Hardware models in simulator
CPU power per node:
P(u, f) = IdleW + (PeakW - IdleW) * u^AlphaUtil * f^BetaFreq
| CPU family | IdleW (W) | PeakW (W) | AlphaUtil | BetaFreq |
|---|---|---|---|---|
| AMD EPYC 9965 192-Core | 120 | 960 | 1.15 | 1.30 |
| AMD EPYC 9375F 32-Core | 60 | 480 | 1.10 | 1.25 |
| AMD EPYC 9655 96-Core | 95 | 760 | 1.12 | 1.28 |
Full power-model details: Power Simulator
Run configuration
- Seeds:
3 - Jobs:
300 - Mean inter-arrival:
0.20 s - Time scale:
60x - Timeout:
1800 s - Perf ratio:
20%, GPU ratio:0% - Workload types:
cpu_preprocess,cpu_analytics - Policy caps: CPU eco at
65%of peak
Algorithms used
Controller policies
static_partition:hpCount = round(N * 0.30)-> 2 performance nodes, 6 eco nodes
queue_aware_v1:baseCount = round(N * 0.30), dynamic from live perf-pod counthpCount = clamp(max(baseCount, queueNeed), 2, 15, N)
- Downgrade guard:
performance -> ecodeferred while performance-sensitive pods still run on node
Results summary
Per-seed results
| Baseline | Seed | Wall (s) | Throughput (jobs/sim-hr) | Energy (kWh sim) | Avg power (W) |
|---|---|---|---|---|---|
| A | 1 | 317.98 | 113.21 | 17.63 | 3326 |
| A | 2 | 276.18 | 130.35 | 15.01 | 3261 |
| A | 3 | 239.74 | 150.17 | 13.25 | 3315 |
| B | 1 | 330.14 | 109.04 | 12.22 | 2221 |
| B | 2 | 275.86 | 130.50 | 10.10 | 2197 |
| B | 3 | 240.20 | 149.87 | 8.98 | 2242 |
| C | 1 | 328.92 | 109.45 | 12.25 | 2235 |
| C | 2 | 275.26 | 130.78 | 9.99 | 2177 |
| C | 3 | 239.66 | 150.21 | 9.02 | 2259 |
Baseline means (3 seeds, all completed)
| Baseline | Mean wall (s) | Mean throughput (jobs/sim-hr) | Mean energy (kWh sim) | Mean cluster power (W) |
|---|---|---|---|---|
| A | 278.0 | 131.24 | 15.30 | 3301 |
| B | 282.1 | 129.80 | 10.43 | 2220 |
| C | 281.3 | 130.15 | 10.42 | 2224 |
Relative to A:
- B: energy -31.8%, throughput -1.1% (negligible)
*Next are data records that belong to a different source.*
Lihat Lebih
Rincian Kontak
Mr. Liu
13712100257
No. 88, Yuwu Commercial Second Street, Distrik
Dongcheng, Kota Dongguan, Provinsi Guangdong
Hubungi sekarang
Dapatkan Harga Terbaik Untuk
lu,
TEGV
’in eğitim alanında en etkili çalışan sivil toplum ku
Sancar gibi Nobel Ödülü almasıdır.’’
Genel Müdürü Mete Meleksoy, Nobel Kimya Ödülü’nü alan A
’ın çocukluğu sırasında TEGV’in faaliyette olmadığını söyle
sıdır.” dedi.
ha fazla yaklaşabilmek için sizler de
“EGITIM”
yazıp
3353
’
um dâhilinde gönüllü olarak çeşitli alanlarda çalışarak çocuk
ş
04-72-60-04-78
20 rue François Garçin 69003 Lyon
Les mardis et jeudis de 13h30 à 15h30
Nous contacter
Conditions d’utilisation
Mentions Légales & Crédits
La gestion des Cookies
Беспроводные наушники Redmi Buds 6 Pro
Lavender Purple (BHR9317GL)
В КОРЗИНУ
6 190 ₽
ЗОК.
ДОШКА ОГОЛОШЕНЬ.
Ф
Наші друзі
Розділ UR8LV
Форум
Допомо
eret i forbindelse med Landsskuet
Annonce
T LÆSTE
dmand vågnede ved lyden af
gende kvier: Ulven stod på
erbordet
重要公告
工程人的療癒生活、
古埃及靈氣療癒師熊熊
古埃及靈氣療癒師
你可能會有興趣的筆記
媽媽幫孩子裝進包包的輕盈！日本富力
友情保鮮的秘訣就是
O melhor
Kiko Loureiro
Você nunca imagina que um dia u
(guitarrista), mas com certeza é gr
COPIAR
- C: energy -31.9%, throughput -0.8% (negligible)
Plot commentary
Runtime distribution
- All three baselines complete in nearly identical wall-time windows.
- Run-to-run seed jitter is larger than any inter-baseline difference.
Energy vs makespan
- B and C are consistently lower-energy than A with near-identical makespan across all 3 seeds.
- Both Joulie baselines cluster tightly together.
Baseline means
- Energy is the main differentiator; throughput and wall-time bars are indistinguishable.
Completion summary
- All 3 seeds completed for all baselines; no timeouts or gang-scheduling issues.
Interpretation
Joulie reduces energy by ~32% without throughput penalty on a CPU-only cluster because:
- The cluster is over-provisioned (2304 cores, lightweight jobs) - eco nodes have spare CPU cores to compensate for throttled frequency.
- CPU
sensitivityCPUforcpu_preprocess/cpu_analyticsis moderate (0.7-0.9): a 35% frequency reduction causes 25-32% per-job slowdown, but job completion time stays flat because the scheduler redistributes load. - Eco nodes draw significantly less power for the same simulated duration -> energy falls without extending makespan.
- The aggressive 65% eco cap maximizes power savings on eco nodes compared to milder caps.
Best-fit use case
The strongest observed benefit is:
- energy reduction (-31.8% static, -31.9% queue-aware) with negligible throughput penalty in CPU-only mixed workload clusters.
Both policies perform equivalently on CPU-only clusters. static_partition is simpler to configure; queue_aware_v1 becomes more valuable when the performance-sensitive fraction is larger or more bursty.